Task description:
Retype every line from the start of the entries below down to the line with "[434,644,483,653] worlds –", both ends included; skip the pictures.

_ _ _ _ _ _ _

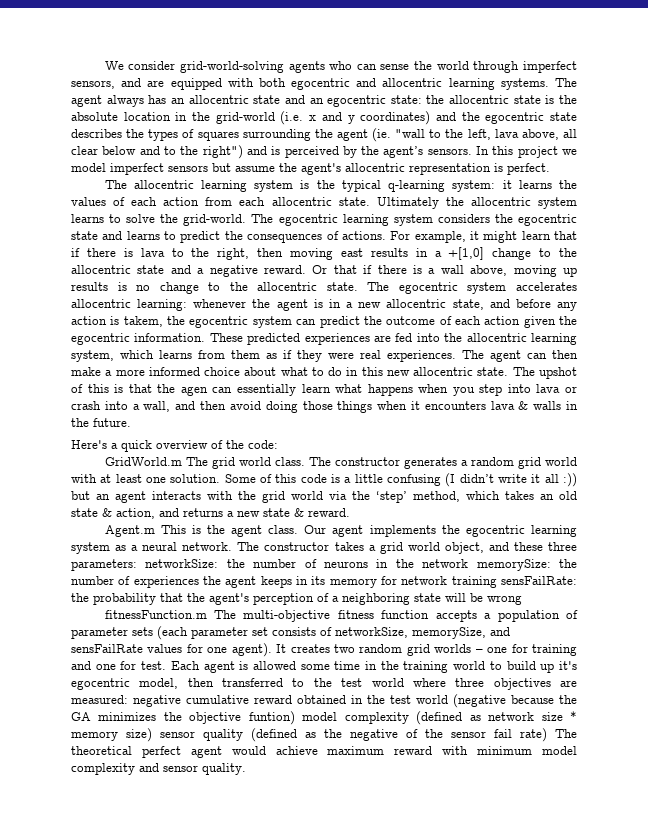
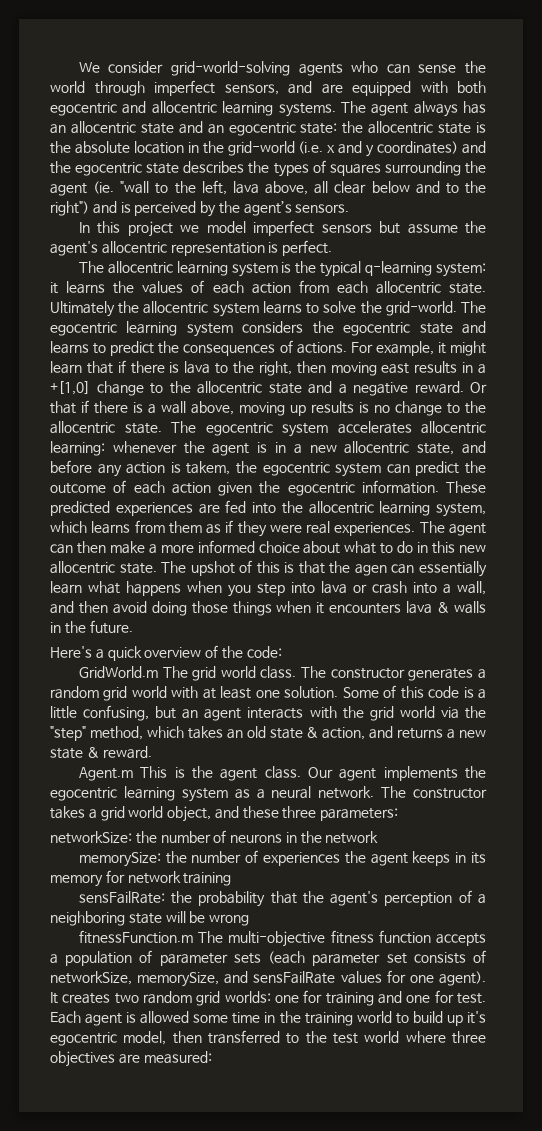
(472, 151) none -> (350, 208) //
[386,473,577,487] confusing (I didn’t write it all :)) -> [83,705,150,721] confusing,
[376,491,407,503] ‘step’ -> [50,726,86,741] "step"
(137, 565) none -> (399, 814) //
(469, 563) none -> (379, 837) //
(497, 582) none -> (232, 879) //
[434,644,483,653] worlds – -> [224,991,271,1003] worlds:
[133,694,577,708] [71,711,577,725] [71,728,577,742] [71,746,578,758] [71,763,246,775] negative cumulative reward obtained in the test world (negative because the GA minimizes the objective funtion) model complexity (defined as network size * memory size) sensor quality (defined as the negative of the sensor fail rate) The theoretical perfect agent would achieve maximum reward with minimum model complexity and sensor quality. -> (212, 1057) none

_ _ _ _ _ _ _

Task output:
(472, 151) none -> (350, 208) //
[386,473,577,487] confusing (I didn’t write it all :)) -> [83,705,150,721] confusing,
[376,491,407,503] ‘step’ -> [50,726,86,741] "step"
(137, 565) none -> (399, 814) //
(469, 563) none -> (379, 837) //
(497, 582) none -> (232, 879) //
[434,644,483,653] worlds – -> [224,991,271,1003] worlds:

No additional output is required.